Gerard Houllier, the Aston Villa manager, has endured a tough time at the club. Neal Simpson / Empics
Gerard Houllier, the Aston Villa manager, has endured a tough time at the club. Neal Simpson / Empics

Aston Villa fans have right to vent on Houllier even if the way be wrong



As sloganeering goes, it was not very impressive.

"Had Enough, Houllier Out" painted in childish block capitals on to an old bed sheet hung from the Holte End at Villa Park is hardly the stuff of Madison Avenue. The copyright symbol added by its proud creator was probably superfluous.

Certainly, the Aston Villa manager will have seen better banners during his time at Liverpool, where no lofty slogan was considered too pretentious for rendering in Kopite embroidery.

The grand proclamations draped over Anfield generally spoke of brotherhood, honour and destiny - proving that Liverpudlians have poetry in their hearts, or at least a copy of Gladiator in their DVD players.

Still, in its own dour, Birmingham fashion, the Holte End banner did its job.

Its creator, whose association with Aston Villa no doubt precedes (and will exceed) Houllier and the owner Randy Lerner's, was unhappy with his team's performance under Houllier. He chose to express that unhappiness in written form, without using foul language or abuse.

In most free societies, that is his right. But a modern Premier League football club is not a free society. The banner was removed within minutes by stewards.

For the record, although I understand the banner writer's frustration, I abhor his moronic, knee-jerk and short-sighted call to sack Houllier after just six months and at such a crucial stage of the season. But, like Voltaire, another well-known Frenchman once said, I will defend to the death his right to say it. OK, not to the death, exactly, but I will write this article.

Why should a fan be stopped from expressing negative views of his team via a homemade banner?

Do they fear it will damage team morale? If so, they should eject any fan caught booing their own team. Such jeering must be more disheartening than a banner to players who may struggle to read English (and that includes the English ones).

Is it because Houllier is so thin-skinned that he cannot bear to read criticism? Although this theory holds water - as a journalist in Liverpool during the Houllier years, I heard tales of sports reporters being hauled into his office to "discuss" their articles, which were already laid out on his desk, with offending passages highlighted - I do not believe it was the case here.

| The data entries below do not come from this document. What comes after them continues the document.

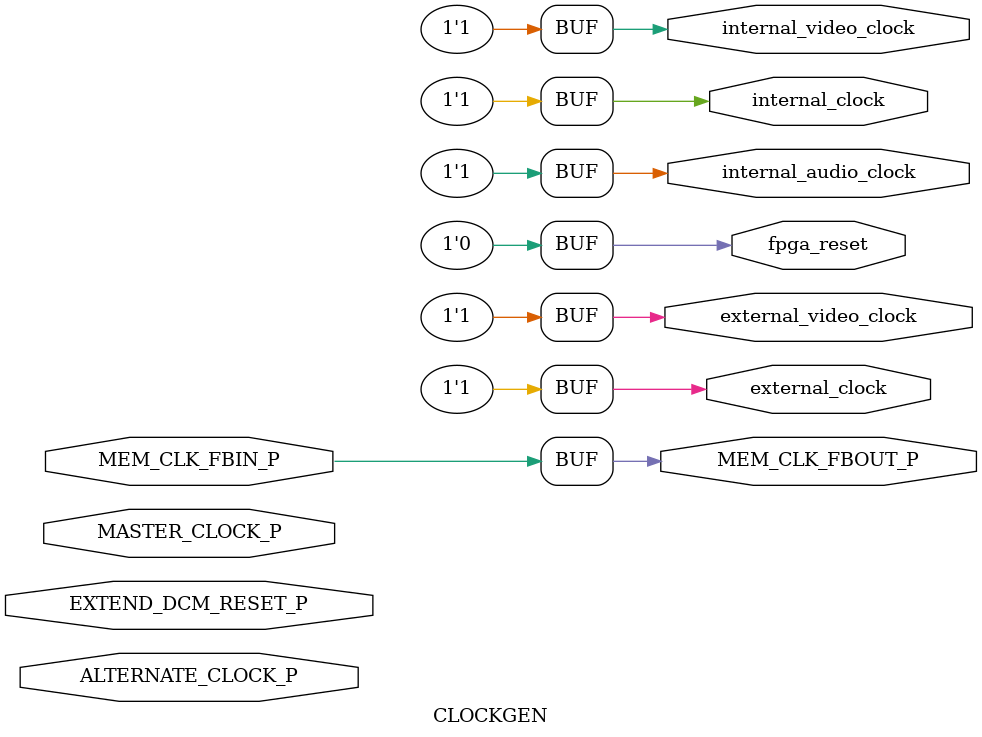
<source format=v>

`include "defines.v"
module CLOCKGEN(
	MASTER_CLOCK_P,
	ALTERNATE_CLOCK_P,
	MEM_CLK_FBOUT_P,
	MEM_CLK_FBIN_P,
	EXTEND_DCM_RESET_P,
	internal_audio_clock,
	internal_video_clock,
	external_video_clock,
	internal_clock,
	external_clock,
	fpga_reset
);

input  		MASTER_CLOCK_P;			// master clock input (27MHz) 
input  		ALTERNATE_CLOCK_P;		// alternate clock input (50MHz)
output 		MEM_CLK_FBOUT_P;			// memory DCM feedback loop output
input  		MEM_CLK_FBIN_P;			// memory DCM feedback loop input
input  		EXTEND_DCM_RESET_P;		// signal to extend the DCM reset
output reg 	internal_audio_clock;	// internal audio clock
output reg 	internal_video_clock;	// internal video clock
output		external_video_clock;	// external video clock
output reg 	internal_clock;			// internal clock for ZBT RAMs
output 		external_clock;			// external clock for ZBT RAMs
output reg	fpga_reset;					// reset to fpga until all DCMs are locked

assign MEM_CLK_FBOUT_P = MEM_CLK_FBIN_P;
assign external_video_clock = internal_video_clock;
assign external_clock = internal_clock;

initial begin
	internal_audio_clock = 1'b0;
	internal_video_clock = 1'b0;
	internal_clock = 1'b0;
	fpga_reset = 1'b1; #10000 fpga_reset = 1'b0;
end

always begin
	#9.259 internal_clock = 1'b0;
	#9.259 internal_clock = 1'b1; internal_audio_clock = 1'b0;
	#9.259 internal_clock = 1'b0;
	#9.259 internal_clock = 1'b1; internal_audio_clock = 1'b1;
end

always begin
	#12.5 internal_video_clock = 1'b0;
	#12.5 internal_video_clock = 1'b1;
end 

endmodule

</source>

Perhaps it was simply an overzealous steward or police officer, ready to justify their stifling of free speech with the usual hokum about crowd safety: the sheet might have flapped in the breeze and obscured someone's view/knocked over their coffee/startled a pigeon, etc.

My primary suspicion, however, is that the banner was removed by some Villa suit because grumpy fans do not fit the sanitised, sponsor-pleasing, Fifa-approved image of modern football.

We know, from watching adverts, the football fans we are supposed to be. We are young, happy and good-looking. We smile, wear replica shirts and wave only positive banners, or preferably giant foam hands, bought from the club shop. Sorry, I mean Megastore. Ideally, we arrive at the match with our wives and children, or perhaps an ethnically diverse friendship group.

What we are not supposed to be is dour, angry little men who spent the last 24 hour daubing paint on to our mother's second best bed sheets. Well, sorry but real life is not a commercial. Let the angry fan have his say. It is his club - you are just passing through.

Hey, I quite like that last sentence. I might go and scrawl it on a sheet. Copyright me, of course.

Trying times can cause confusion

Do you remember where you were on Saturday March 19, at 3.21pm (GMT) when the news broke? Of course you do. We all do, and always will.

I was helping my father in the garden when mother rushed outside, flour still on her hands and a worried look etched across her face.

“Come quickly,” she said, beckoning us inside. Father and I stood in the kitchen in muddied boots, such was our haste to gather around the wireless.

As it crackled into life, emotionless BBC tones conveyed the news that the international community had both feared and yearned for. The Scotland rugby union team had finally scored a try at Murrayfield. It was their first in two years, followed nine minutes later by a second.

“Well, that’s that, then,” said my father, and returned to his vegetable patch.

“I am sure it is for the best,” said my mother anxiously. “It is what the people want, after all.”

Meanwhile, at Murrayfield itself, there were reports of some children crying with confusion when the scores were made.

“Daddy, why did our man run away with the ball then put it down on the ground like that?” asked Jimmy McTavish, six, from West Lothian. “Does he not want to play any more?”

“No, son, that’s a try,” said his father. “It means he’s scored five points.”

“Five points? But I can only add up in threes! And even then, not very high.”

“Aye son,” came the reply. “Me too.”

“Daddy, do you think when I grow up, that maybe I can score a try for Scotland?”

“Only if we’re playing Italy, son. Only if we’re playing Italy.”